In [1]:
import pandas as pd
import numpy as np
import matplotlib.pyplot as plt
from sklearn.model_selection import train_test_split,cross_val_score
from sklearn.metrics import mean_squared_error,mean_absolute_error,root_mean_squared_error,r2_score
from sklearn.linear_model import LinearRegression,Ridge,Lasso,ElasticNet
from sklearn.ensemble import RandomForestRegressor,GradientBoostingRegressor,AdaBoostRegressor
from xgboost import XGBRegressor
from lightgbm import LGBMRegressor
import optuna


  from .autonotebook import tqdm as notebook_tqdm


In [2]:
import os
from dotenv import load_dotenv
load_dotenv()
os.environ['KAGGLE_USERNAME']=os.getenv('KAGGLE_USERNAME')
os.environ['KAGGLE_KEY']=os.getenv('KAGGLE_KEY')

In [3]:
import kagglehub

# This automatically downloads and unzips the dataset to ~/.kagglehub
path = kagglehub.dataset_download("adityadesai13/used-car-dataset-ford-and-mercedes")

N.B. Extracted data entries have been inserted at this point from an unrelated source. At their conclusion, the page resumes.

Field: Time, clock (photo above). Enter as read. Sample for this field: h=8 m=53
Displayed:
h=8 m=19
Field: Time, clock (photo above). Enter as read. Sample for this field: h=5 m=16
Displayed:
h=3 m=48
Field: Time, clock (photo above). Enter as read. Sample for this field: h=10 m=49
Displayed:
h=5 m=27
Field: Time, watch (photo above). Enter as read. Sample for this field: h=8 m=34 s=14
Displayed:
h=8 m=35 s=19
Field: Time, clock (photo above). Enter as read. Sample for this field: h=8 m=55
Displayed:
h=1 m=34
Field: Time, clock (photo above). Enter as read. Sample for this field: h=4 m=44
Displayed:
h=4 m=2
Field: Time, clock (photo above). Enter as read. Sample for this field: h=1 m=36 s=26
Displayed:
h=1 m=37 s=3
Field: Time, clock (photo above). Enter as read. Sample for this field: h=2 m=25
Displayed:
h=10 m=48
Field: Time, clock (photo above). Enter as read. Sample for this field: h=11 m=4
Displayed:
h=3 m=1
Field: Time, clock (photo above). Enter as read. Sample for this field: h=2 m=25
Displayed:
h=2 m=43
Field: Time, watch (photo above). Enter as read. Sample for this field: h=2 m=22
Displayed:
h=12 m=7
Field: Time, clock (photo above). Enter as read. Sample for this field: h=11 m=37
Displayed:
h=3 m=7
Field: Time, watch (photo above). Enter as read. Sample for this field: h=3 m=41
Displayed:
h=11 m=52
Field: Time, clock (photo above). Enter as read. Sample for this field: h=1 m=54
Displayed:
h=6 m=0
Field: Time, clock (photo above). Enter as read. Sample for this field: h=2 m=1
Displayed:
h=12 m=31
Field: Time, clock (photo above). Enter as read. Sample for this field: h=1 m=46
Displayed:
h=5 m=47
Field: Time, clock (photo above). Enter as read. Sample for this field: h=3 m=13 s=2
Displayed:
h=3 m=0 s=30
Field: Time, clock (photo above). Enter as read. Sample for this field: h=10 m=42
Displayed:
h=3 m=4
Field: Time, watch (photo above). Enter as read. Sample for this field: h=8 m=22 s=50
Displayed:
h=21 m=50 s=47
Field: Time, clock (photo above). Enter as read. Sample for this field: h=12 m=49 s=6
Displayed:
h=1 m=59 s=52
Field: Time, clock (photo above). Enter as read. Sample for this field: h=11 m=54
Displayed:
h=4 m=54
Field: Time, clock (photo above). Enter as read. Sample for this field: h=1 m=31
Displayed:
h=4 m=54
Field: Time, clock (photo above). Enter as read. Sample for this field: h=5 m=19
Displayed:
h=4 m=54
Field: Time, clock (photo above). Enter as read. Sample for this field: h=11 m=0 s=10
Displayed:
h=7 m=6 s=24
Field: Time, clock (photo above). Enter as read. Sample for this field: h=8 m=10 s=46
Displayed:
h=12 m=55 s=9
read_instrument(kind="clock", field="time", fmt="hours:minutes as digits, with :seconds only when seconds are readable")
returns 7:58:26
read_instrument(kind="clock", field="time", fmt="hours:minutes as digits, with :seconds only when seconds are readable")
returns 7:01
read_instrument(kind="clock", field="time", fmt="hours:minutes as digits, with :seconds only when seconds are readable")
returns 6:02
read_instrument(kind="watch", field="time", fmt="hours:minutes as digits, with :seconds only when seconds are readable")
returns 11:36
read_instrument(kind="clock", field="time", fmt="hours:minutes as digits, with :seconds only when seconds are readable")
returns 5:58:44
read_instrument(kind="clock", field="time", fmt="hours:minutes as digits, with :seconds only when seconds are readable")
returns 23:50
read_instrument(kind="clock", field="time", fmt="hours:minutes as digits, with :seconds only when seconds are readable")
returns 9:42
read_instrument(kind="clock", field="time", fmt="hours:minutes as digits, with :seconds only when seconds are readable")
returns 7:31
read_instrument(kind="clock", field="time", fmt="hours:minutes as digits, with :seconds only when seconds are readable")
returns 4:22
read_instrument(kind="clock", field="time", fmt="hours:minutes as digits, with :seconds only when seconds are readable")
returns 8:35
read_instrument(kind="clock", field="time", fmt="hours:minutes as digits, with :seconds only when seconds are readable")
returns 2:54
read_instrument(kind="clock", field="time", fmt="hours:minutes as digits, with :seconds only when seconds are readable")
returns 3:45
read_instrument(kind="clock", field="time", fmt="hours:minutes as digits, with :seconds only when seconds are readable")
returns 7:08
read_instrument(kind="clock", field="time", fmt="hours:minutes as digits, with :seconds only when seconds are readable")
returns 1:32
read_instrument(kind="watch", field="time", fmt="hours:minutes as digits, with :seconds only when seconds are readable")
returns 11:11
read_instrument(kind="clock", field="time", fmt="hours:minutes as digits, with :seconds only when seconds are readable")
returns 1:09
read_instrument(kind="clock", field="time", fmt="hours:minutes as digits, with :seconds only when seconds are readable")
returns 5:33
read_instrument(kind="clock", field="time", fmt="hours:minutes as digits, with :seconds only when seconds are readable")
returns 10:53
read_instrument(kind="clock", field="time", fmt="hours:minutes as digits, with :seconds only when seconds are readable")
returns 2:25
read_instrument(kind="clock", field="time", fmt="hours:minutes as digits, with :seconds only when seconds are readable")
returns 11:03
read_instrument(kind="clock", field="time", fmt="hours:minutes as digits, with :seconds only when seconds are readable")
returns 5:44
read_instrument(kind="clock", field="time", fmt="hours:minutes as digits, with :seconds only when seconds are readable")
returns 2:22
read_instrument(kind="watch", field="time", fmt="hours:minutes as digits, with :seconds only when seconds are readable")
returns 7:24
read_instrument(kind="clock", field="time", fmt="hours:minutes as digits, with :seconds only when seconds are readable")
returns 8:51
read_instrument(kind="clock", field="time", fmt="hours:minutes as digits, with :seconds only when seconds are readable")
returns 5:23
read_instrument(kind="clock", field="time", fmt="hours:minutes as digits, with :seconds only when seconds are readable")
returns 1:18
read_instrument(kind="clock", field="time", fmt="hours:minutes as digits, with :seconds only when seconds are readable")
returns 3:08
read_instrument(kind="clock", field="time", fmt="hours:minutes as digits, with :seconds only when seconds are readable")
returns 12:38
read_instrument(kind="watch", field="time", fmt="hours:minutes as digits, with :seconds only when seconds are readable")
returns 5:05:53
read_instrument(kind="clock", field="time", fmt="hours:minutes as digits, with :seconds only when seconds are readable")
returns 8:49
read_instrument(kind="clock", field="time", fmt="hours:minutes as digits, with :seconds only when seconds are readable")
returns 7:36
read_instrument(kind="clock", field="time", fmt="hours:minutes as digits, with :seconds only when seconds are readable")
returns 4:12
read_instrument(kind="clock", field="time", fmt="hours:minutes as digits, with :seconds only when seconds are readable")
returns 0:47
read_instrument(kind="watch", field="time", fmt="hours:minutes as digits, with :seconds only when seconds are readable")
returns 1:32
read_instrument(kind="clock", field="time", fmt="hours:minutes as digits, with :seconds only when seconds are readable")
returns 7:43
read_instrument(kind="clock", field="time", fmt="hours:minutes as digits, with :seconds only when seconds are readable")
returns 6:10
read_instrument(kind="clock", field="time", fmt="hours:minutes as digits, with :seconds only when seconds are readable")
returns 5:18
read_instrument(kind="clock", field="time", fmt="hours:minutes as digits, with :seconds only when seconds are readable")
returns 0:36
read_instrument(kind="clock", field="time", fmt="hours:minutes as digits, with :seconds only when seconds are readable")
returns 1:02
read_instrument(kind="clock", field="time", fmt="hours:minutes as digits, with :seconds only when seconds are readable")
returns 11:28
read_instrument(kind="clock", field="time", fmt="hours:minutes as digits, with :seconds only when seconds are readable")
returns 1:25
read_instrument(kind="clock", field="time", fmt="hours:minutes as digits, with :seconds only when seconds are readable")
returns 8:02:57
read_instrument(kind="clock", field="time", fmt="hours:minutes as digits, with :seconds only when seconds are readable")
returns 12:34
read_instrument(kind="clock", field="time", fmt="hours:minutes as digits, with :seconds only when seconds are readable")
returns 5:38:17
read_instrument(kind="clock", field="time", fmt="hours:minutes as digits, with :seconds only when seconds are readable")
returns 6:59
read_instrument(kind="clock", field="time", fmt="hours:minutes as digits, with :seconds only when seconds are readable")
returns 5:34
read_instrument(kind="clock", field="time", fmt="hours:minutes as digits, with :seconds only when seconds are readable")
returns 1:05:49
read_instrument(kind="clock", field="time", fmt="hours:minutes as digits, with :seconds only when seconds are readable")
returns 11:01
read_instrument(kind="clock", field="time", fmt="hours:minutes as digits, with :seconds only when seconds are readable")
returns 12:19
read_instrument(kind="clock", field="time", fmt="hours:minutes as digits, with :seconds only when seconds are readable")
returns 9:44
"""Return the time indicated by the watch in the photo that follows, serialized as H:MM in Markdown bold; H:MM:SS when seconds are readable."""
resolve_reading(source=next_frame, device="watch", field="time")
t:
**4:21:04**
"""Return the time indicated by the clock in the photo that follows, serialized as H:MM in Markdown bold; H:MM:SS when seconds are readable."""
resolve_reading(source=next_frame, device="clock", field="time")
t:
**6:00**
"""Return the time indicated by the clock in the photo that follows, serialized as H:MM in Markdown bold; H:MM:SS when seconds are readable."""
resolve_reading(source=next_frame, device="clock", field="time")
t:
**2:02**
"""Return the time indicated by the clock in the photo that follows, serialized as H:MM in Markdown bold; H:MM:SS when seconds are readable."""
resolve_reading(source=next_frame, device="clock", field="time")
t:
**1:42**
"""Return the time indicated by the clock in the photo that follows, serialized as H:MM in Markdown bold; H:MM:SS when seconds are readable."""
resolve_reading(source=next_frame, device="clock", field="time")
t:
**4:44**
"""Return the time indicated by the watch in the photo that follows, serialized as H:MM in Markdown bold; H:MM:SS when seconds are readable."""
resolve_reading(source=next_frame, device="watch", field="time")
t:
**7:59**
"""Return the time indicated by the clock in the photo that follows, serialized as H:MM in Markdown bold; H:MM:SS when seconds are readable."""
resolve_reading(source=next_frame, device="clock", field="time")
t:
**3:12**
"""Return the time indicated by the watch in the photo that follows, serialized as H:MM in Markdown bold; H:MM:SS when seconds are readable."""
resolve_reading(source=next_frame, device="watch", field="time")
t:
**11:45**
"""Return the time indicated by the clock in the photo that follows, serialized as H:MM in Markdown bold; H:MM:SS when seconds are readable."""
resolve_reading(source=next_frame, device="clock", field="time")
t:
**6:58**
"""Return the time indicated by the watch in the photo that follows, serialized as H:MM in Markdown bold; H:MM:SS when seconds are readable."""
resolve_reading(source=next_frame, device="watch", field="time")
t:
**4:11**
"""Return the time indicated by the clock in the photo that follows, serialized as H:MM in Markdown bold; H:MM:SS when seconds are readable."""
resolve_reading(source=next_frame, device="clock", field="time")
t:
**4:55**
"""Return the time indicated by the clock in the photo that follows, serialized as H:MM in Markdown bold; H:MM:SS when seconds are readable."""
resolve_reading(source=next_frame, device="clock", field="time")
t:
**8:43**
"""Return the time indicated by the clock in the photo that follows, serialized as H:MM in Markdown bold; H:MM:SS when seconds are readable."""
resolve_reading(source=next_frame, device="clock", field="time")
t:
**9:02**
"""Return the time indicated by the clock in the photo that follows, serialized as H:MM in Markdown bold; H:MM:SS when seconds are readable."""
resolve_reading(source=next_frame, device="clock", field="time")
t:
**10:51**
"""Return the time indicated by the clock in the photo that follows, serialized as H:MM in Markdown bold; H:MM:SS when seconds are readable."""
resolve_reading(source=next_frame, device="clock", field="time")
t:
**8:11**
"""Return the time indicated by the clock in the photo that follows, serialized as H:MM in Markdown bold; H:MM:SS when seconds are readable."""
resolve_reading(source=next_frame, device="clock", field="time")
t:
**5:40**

print("Path to dataset files:", path)


Path to dataset files: C:\Users\aishw\.cache\kagglehub\datasets\adityadesai13\used-car-dataset-ford-and-mercedes\versions\3


In [4]:
os.listdir(path)

['audi.csv',
 'bmw.csv',
 'cclass.csv',
 'focus.csv',
 'ford.csv',
 'hyundi.csv',
 'merc.csv',
 'skoda.csv',
 'toyota.csv',
 'unclean cclass.csv',
 'unclean focus.csv',
 'vauxhall.csv',
 'vw.csv']

In [5]:
audi_path=os.path.join(path,'audi.csv')
bmw_path=os.path.join(path,'bmw.csv')
cclass_path=os.path.join(path,'cclass.csv')
focus_path=os.path.join(path,'focus.csv')
ford_path=os.path.join(path,'ford.csv')
hyundi_path=os.path.join(path,'hyundi.csv')
merc_path=os.path.join(path,'merc.csv')
skoda_path=os.path.join(path,'skoda.csv')
toyota_path=os.path.join(path,'toyota.csv')
unclean_cclass_path=os.path.join(path,'unclean cclass.csv')
unclean_focus_path=os.path.join(path,'unclean focus.csv')
vauxhall_path=os.path.join(path,'vauxhall.csv')
vw_path=os.path.join(path,'vw.csv')

In [6]:
audi_data=pd.read_csv(audi_path)
bmw_data=pd.read_csv(bmw_path)
cclass_data=pd.read_csv(cclass_path)
focus_data=pd.read_csv(focus_path)
ford_data=pd.read_csv(ford_path)
hyundi_data=pd.read_csv(hyundi_path)
merc_data=pd.read_csv(merc_path)
skoda_data=pd.read_csv(skoda_path)
toyota_data=pd.read_csv(toyota_path)
unclean_cclass_data=pd.read_csv(unclean_cclass_path)
unclean_focus_data=pd.read_csv(unclean_focus_path)
merc_data=pd.read_csv(merc_path)
vw_data=pd.read_csv(vw_path)

In [7]:
dfs = [
    audi_data,
    bmw_data,
    cclass_data,
    focus_data,
    ford_data,
    hyundi_data,
    merc_data,
    skoda_data,
    toyota_data,
    unclean_cclass_data,
    unclean_focus_data,
    vw_data
]

# Get the columns of the first DataFrame as a set
base_columns = set(dfs[0].columns)

# Check if all other DataFrames have the same columns
all_same_columns = all(set(df.columns) == base_columns for df in dfs)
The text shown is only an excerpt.